Amelia Sachs was staring at the Conjurer's latest victim.
Kara lay on the ground, blood covering her purple blouse and the bricks around her. Her head was back and her still, dead eyes stared toward the azure sky.
Chapter Eighteen
Numb, Sachs lifted her hand to her mouth.
Oh, Lord, no . . .
Robert-Houdin had tighter tricks than the Marabouts. Though I think they almost killed him.
Don't worry. I'll make sure that doesn't happen to you. . . .
But she hadn't. She'd been so focused on the Conjurer that she'd neglected the girl.
No, no, Rhyme, some dead you can't give up. This tragedy would be with her forever.
But then she thought: There'll be time to mourn. There'll be time for recrimination and consequences. Right now, start thinking like a goddamn cop. The Conjurer's nearby. And he is not getting away. This is a crime scene and you know what to do.
Step one. Seal the escape routes.
Step two. Seal the scene.
Step three. Identify, protect and interview witnesses.
She turned to two fellow patrol officers to delegate some of these tasks. But as Sachs started to speak she heard a voice in her clattering radio. "RMP Four Seven to all available officers on that ten-twenty-four by the river. Suspect just broke through perimeter at the east side of the street fair. Is now on West End approaching Seven-eight Street, heading north on foot. . . . Wearing jeans, blue shirt with Harley-Davidson logo. Dark hair, braid, black baseball cap. Can't see any weapons. . . . I'm losing him in the crowd. . . . All available portables and RMPs respond."
The biker! He'd ditched his businessman's clothes and quick-changed. He'd stabbed Kara to misdirect them and then slipped through the perimeter when the officers started toward the girl.

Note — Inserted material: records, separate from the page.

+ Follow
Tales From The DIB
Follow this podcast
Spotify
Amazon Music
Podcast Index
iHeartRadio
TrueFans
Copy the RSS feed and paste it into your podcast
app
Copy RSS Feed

And I was three feet from him!
Other officers called in their acknowledgments and joined the chase though it seemed that the killer had a good head start. Sachs caught sight of Roland Bell, who was looking down at Kara, frowning as he pressed the headset of his Motorola closer to his ear, listening to the same transmission that Sachs was. They caught each other's eyes and he nodded in the direction of the pursuit. Sachs barked orders to a nearby patrolman to seal the scene of Kara's murder, call the medical examiner and find witnesses.
"But--" the balding young officer began to protest, none too happy, she guessed, to be taking orders from a peer his own age.
"No buts," she said, not in the mood for a pissing contest about weeks or days of seniority between them. "You can bitch to your supervisor about it later."
If he said anything else she didn't hear; ignoring the painful arthritis, she leaped down the stairs two at a time after Roland Bell and began pursuit of the man who'd killed their friend.
*
He's fast.
But I'm faster.
Six-year-vet Patrolman Lawrence Burke sprinted out of Riverside Park onto West End Avenue, only twenty feet behind the speeding perp, some biker asshole in a Harley shirt.